You can run the rake task lcms_engine:webpacker:compile and set the environment variable YARN_PATH to set the yarn binary.

Installation

Add this to the Gemfile:

gem 'lcms-engine' # Rails 6.1

And then execute:

$ bundle

Or install it yourself as:

$ gem install lcms-engine

Copying all required configuration files

$ bundle exec rails g lcms:engine:install

You may need to load the schema. Execute from your app's root directory:

$ bundle exec rake lcms_engine:load_default_schema

Pre-load required data

$ bundle exec rake lcms_engine:seed_data

Mount the engine in the routes.rb

mount Lcms::Engine::Engine, at: '/lcms'

Pay attention that adding route alias is not supported.

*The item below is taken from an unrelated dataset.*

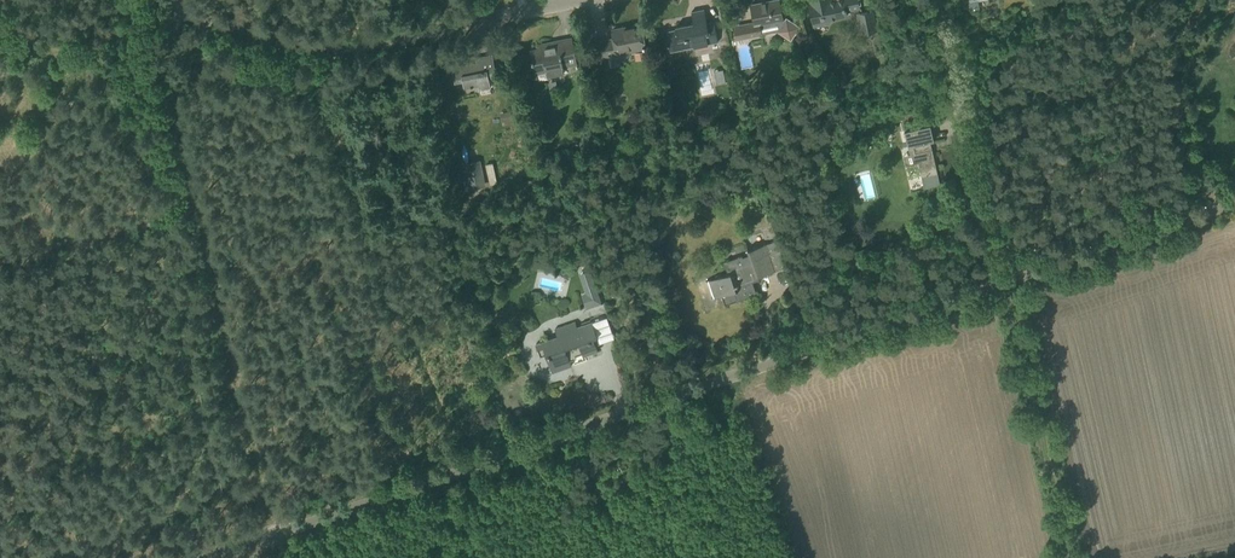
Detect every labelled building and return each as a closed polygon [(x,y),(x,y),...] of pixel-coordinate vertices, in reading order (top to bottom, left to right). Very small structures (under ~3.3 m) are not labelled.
[(779,0),(773,0),(750,5),(754,22),(744,24),(746,37),(762,34),(760,27),(778,24),(781,26),(779,30),(792,38),(799,25),(786,18),(785,20),(783,19),(779,0)] [(859,7),(858,0),(840,0),(831,2),(830,0),(811,0),(811,3),(810,4),(814,23),(847,16),(845,10),(859,7)] [(714,22),(707,23),(704,9),(691,11),(694,22),(675,26),(676,29),(666,31),(670,51),(718,42),(714,22)] [(878,29),(873,9),(856,13),(861,34),(878,29)] [(645,48),(640,24),(612,30),(614,39),(596,42),(599,58),(645,48)] [(563,66),(577,64),(571,38),(541,44),(542,48),(531,51),(535,73),(547,71),(547,76),(564,72),(563,66)] [(489,77),(497,75),(492,54),(475,58),(476,62),(452,68),(455,82),(463,80),(464,87),(478,84),(479,89),(491,86),(489,77)] [(723,69),(714,71),(717,84),(726,82),(723,69)] [(731,97),(728,107),(737,110),(741,101),(731,97)] [(918,162),(921,176),(938,173),(930,142),(934,141),(930,125),(905,131),(908,147),(914,145),(915,153),(911,154),(913,164),(918,162)] [(486,186),(480,160),(463,163),(469,189),(486,186)] [(787,267),(779,240),(747,250),(748,253),(724,261),(728,273),(706,281),(712,298),(721,295),(725,304),(757,294),(751,278),(756,276),(756,277),(787,267)] [(595,269),(578,272),(584,307),(600,304),(595,269)] [(593,337),(597,336),(592,321),(577,326),(575,321),(555,328),(557,336),(536,343),(540,356),(546,354),(552,372),(571,366),(569,360),(576,357),(575,355),(582,353),(583,355),(598,350),(593,337)]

That said you can't mount the engine as follow:

mount Engine, at: '/engine', as: :engine

If you need to redefine devise routes set up env DEVISE_ROUTES_REDEFINED as true and define devise related routes at host app.

Host app routes

When host app has its own routes on upper than engine level:

Lcms::Engine::Engine.routes.draw do
  devise_for :users, class_name: 'Lcms::Engine::User',
                     router_name: :main_app,
                     skip: %i(sessions registrations passwords)
end

# define scope at host level to avoid engine prefix at routes
devise_scope :user do
  get '/login', to: 'lcms/engine/sessions#new', as: :new_user_session
  post '/login', to: 'lcms/engine/sessions#create', as: :user_session
  get '/logout', to: 'lcms/engine/sessions#destroy', as: :destroy_user_session
  post '/password', to: 'devise/passwords#create', as: :user_password
  get '/password/new', to: 'devise/passwords#new', as: :new_user_password
  get '/password/edit', to: 'devise/passwords#edit', as: :edit_user_password
  patch '/password', to: 'devise/passwords#update'
  put '/password', to: 'devise/passwords#update'
  get '/register/cancel', to: 'lcms/engine/registrations#cancel', as: :cancel_user_registration
  post '/register', to: 'lcms/engine/registrations#create', as: :user_registration
  get '/register/sign_up', to: 'lcms/engine/registrations#new', as: :new_user_registration
  get '/register/edit', to: 'lcms/engine/registrations#edit', as: :edit_user_registration
  patch '/register', to: 'lcms/engine/registrations#edit'
  put '/register', to: 'lcms/engine/registrations#update'
  delete '/register', to: 'lcms/engine/registrations#destroy'
end

When host app is ok with /lcms devise routes but want to redefine paths after that:

Lcms::Engine::Engine.routes.draw do
  devise_for :users, class_name: 'Lcms::Engine::User',
                     controllers: {
                       registrations: 'lcms/engine/registrations',
                       sessions: 'lcms/engine/sessions'
                     },
                     module: :devise,
                     path: '',
                     path_names: {
                       sign_in: 'login',
                       sign_out: 'logout',
                       password: 'secret',
                       registration: 'register',
                       sign_up:  'sign_up'
                     }
end

Migrations

All migrations included in the gem are already available for you to run from inside host application.

Using with Host app

You need to run special rake task if default routes were overridden

$ bundle exec rake js-routes:generate

Developing and testing

You need to create /spec/dummy/.env.test file to be able to use Rails console inside dummy app.

To be able to to run specs you need to create /spec/dummy/.env.test file and add there variables for database connection (see spec/dummy/.env as a template)

chromedriver is required to run feature specs. You may find OS-specific instructions here. For macOS it can be installed with Homebrew:

$ brew tap homebrew/cask
$ brew cask install chromedriver

Using Docker

Launch the containers

$ docker build -t lcms-engine .
$ docker compose start
$ docker compose exec app sh -c 'bin/rails db:create'
$ docker compose exec db sh -c "psql -U postgres -d template1 -c 'CREATE EXTENSION IF NOT EXISTS hstore;'"

Start the specs

$ docker compose exec app sh -c 'bundle exec rspec'

In case you need to rebuild the image, use buildx command to create multi-arch image and push it to the registry

docker buildx build --platform linux/arm64/v8,linux/amd64 -t learningtapestry/lcms-engine --push .

License

The gem is available as open source under the terms of the Apache License.